うろ覚えだが高校2年の時に一級の試験を受け、同級生全員が一緒に合格した。

翌年、またみんなで試験を受ける時期がやってきた。
一級の上は、言うまでもなく初段だ。

高校生活の中で人並みに部活に励んでいれば、ほとんどの部員が受かるよね、という認識の『初段』。

その試験に、私は落ちてしまった。

別にサボり癖があったわけではない。

仲間と足並み揃えて、放課後は練習に励み、それなりに経験を積んできたつもりだ。

でも、あっさり落ちたのだ。

…たぶんセンスが無かったのでしょう(笑)。

上手な先輩は初段から二段、三段…と挑戦して受かる姿も見ていたし、さすがに初段は落ちないだろうと思っていたので、当時はけっこう凹みまして。

きっと、落ちたという事実よりも、周りのフォローや気遣いに申し訳なさを感じたり、少なからずあったプライドが傷付いていたり…そういうの全部ひっくるめて認めたくなかったり。

一言で表すと『恥ずかしかった』のだと思う。

場の空気を壊さないよう表面では笑ってごまかしていたけれど、心はしっかり泣いていた。

そんな出来事が、確かにあった。


それがね、時が経つと不思議なもので。

社会に出ると、職場や何かしらのコミュニティの中で、「学生時代、何かスポーツやってました?」という話になることが時々あるじゃないですか。

そこで『弓道』というワードを出すと、決まって「すごい!」と驚かれ、その場が少し盛り上がる。

決してメジャーなスポーツではないからこそ珍しがられ「どうやってやるの?」と、関心を持って聞いてくれる人がいる。

「弓を引くと、無心になれて楽しいんですよね」
「弓道ってメインは5人で1チームの団体戦なんです」
なんて語れる自分もちょっぴり誇らしくて。

いつからか、初段に落ちたあの日のことも、思い出話として自然と人に話せるようになっていた。

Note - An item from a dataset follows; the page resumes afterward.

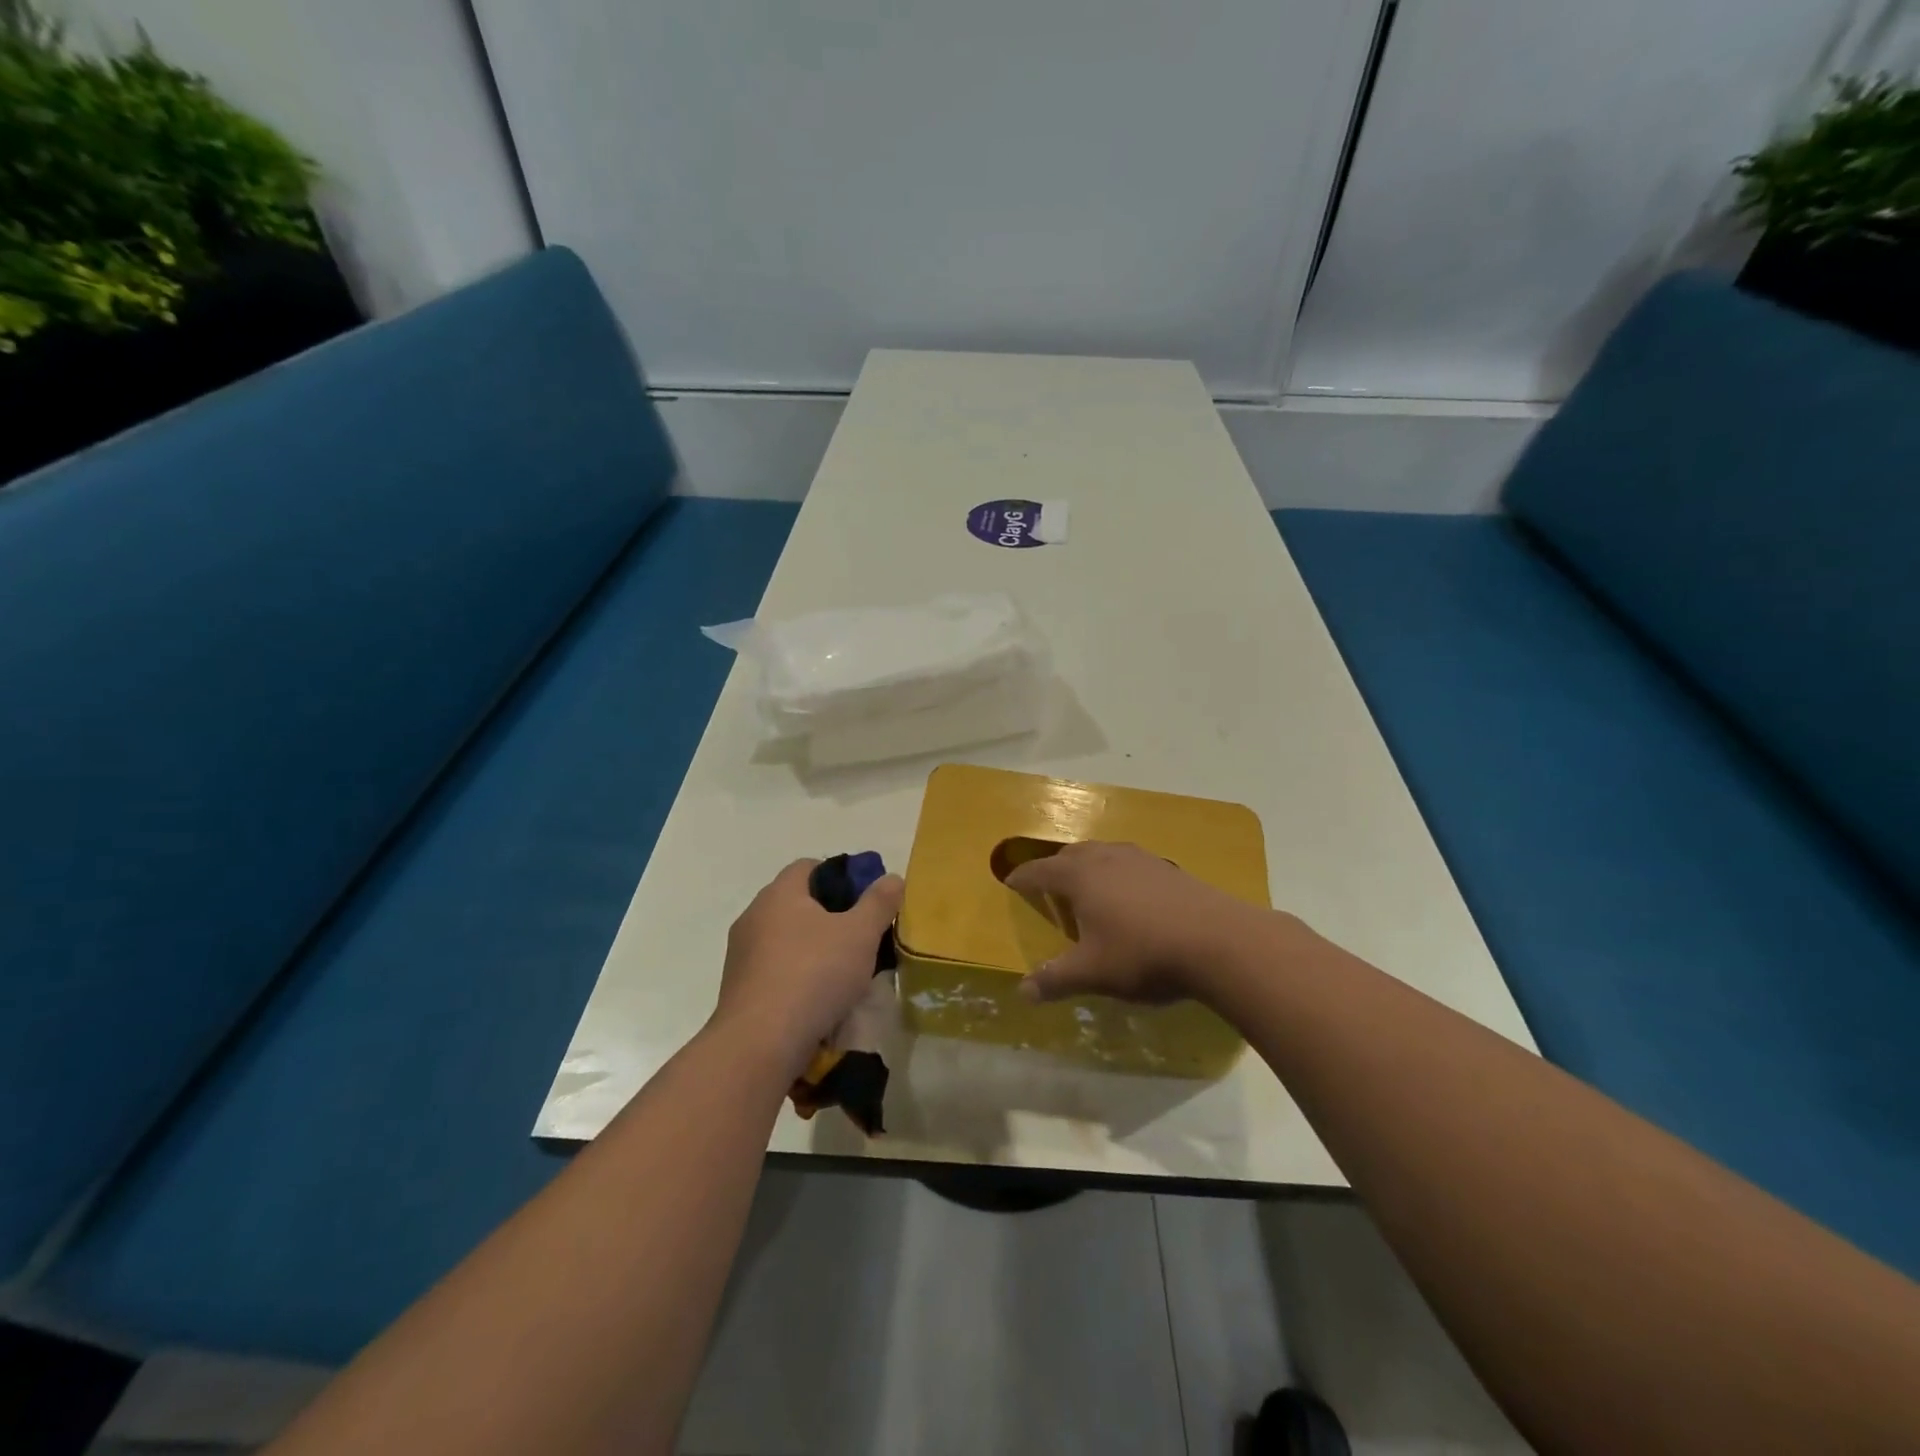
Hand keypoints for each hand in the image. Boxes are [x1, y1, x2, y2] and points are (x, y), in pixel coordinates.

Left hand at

そこに恥ずかしさやネガティブな感情は一切なく、むしろ今では
「楽しく続けてたんですけど、たぶん私センス無くて普通にやってればみーんなが受かるはずの初段に、あっさり落ちたんです(笑)」
と、完全にネタとして笑いを取るまでになっている。

大人になり、こんな風に楽しく話せる日が来るなんて…素直に嬉しかった。

笑って話せる自分も、『なんか良いな』と思えた。

それを笑顔で聞いてくれる相手がいることもまた『幸せだな』と感じて、会話が進む中で、ポカポカと心が温まるような感覚には自分でも驚いた。


時間が解決するとまではいかなくとも、時間とともに心は変化するし、人生は進んでいく。
この出来事を通してすごく実感できたことだった。

人生、何があっても大丈夫!なんて絶対に言えないし、辛いときはどう足掻いても辛い。
中には経験しなくていいような挫折だって沢山ある。
それでもふと、心が軽くなる日が来たりもする。

今日の私が抱えているモヤモヤが晴れるのは、果たしてどれだけ先だろうか。
1年後かもしれないし、10年以上かかるかもしれない。
今はまだ分からないけれど、きっといつの日か…と信じて時間の流れに身を任せていたい。

少なくとも私は、心で泣いたあの日の自分に「大丈夫だよ!むしろちょうどいい自虐ネタだよ〜ナイス!」と声をかけてあげたくなる、そんな今を生きている。